Un an après avoir pris cet engagement, le président ghanéen John Dramani Mahama a tenu sa promesse de s’attaquer à l’un des déséquilibres les plus sensibles des finances publiques : la dette du secteur de l’énergie. En 2025, l’État a mobilisé 1,47 milliard de dollars pour apurer des arriérés accumulés sur plusieurs années, restaurer des mécanismes de garantie essentiels et rétablir la crédibilité du pays auprès des investisseurs du secteur.
L’information a été confirmée le lundi 12 janvier par le ministre des Finances, Cassiel Ato Forson (photo), alors que plusieurs estimations faisaient état, l’an dernier, d’une dette énergétique globale supérieure à 3 milliards de dollars.
Un héritage lourd pour le nouveau pouvoir
À son arrivée au pouvoir en janvier 2025, le président Mahama héritait d’un secteur électrique fragilisé par des retards chroniques de paiement, en particulier sur les approvisionnements en gaz destinés à la production d’électricité. Cette situation avait conduit à l’épuisement total de la garantie partielle de risque de la Banque mondiale, dotée initialement de 500 millions de dollars.
Cette garantie, mise en place pour sécuriser les paiements liés au projet gazier Sankofa, opéré par ENI et Vitol, jouait un rôle central dans la confiance des investisseurs.

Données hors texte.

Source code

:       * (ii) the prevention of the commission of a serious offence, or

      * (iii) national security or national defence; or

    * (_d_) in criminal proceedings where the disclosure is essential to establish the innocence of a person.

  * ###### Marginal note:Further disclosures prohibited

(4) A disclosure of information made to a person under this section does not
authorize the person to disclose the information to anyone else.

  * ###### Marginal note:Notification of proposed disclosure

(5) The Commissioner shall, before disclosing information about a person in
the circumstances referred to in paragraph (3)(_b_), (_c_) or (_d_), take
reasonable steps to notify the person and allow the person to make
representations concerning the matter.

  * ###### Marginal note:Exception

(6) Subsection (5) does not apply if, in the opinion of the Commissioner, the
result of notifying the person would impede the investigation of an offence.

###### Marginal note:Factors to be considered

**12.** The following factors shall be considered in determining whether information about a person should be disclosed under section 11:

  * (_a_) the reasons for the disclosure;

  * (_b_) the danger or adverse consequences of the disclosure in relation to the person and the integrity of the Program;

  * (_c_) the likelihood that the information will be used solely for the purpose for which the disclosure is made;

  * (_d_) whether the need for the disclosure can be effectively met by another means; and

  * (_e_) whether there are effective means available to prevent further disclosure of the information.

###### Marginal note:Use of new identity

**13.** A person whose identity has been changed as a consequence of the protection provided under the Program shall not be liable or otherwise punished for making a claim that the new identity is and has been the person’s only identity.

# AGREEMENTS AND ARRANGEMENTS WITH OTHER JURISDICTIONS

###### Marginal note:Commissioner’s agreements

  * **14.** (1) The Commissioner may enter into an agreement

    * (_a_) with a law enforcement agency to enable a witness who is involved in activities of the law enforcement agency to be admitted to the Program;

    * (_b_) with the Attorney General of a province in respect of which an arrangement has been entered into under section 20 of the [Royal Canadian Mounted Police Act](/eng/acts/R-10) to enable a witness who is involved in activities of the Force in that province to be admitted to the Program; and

Sa disparition faisait peser un risque direct sur près de 8 milliards de dollars d’investissements privés, tout en fragilisant la crédibilité financière du Ghana.
Trois axes pour assainir le secteur
Le plan de désendettement engagé par le gouvernement s’est articulé autour de trois volets principaux.
Le premier a consisté au remboursement intégral de 597,15 millions de dollars, intérêts compris, correspondant aux montants tirés sur la garantie de la Banque mondiale. Cette opération a permis de restaurer pleinement la facilité, réactivant un filet de sécurité jugé essentiel par les partenaires internationaux.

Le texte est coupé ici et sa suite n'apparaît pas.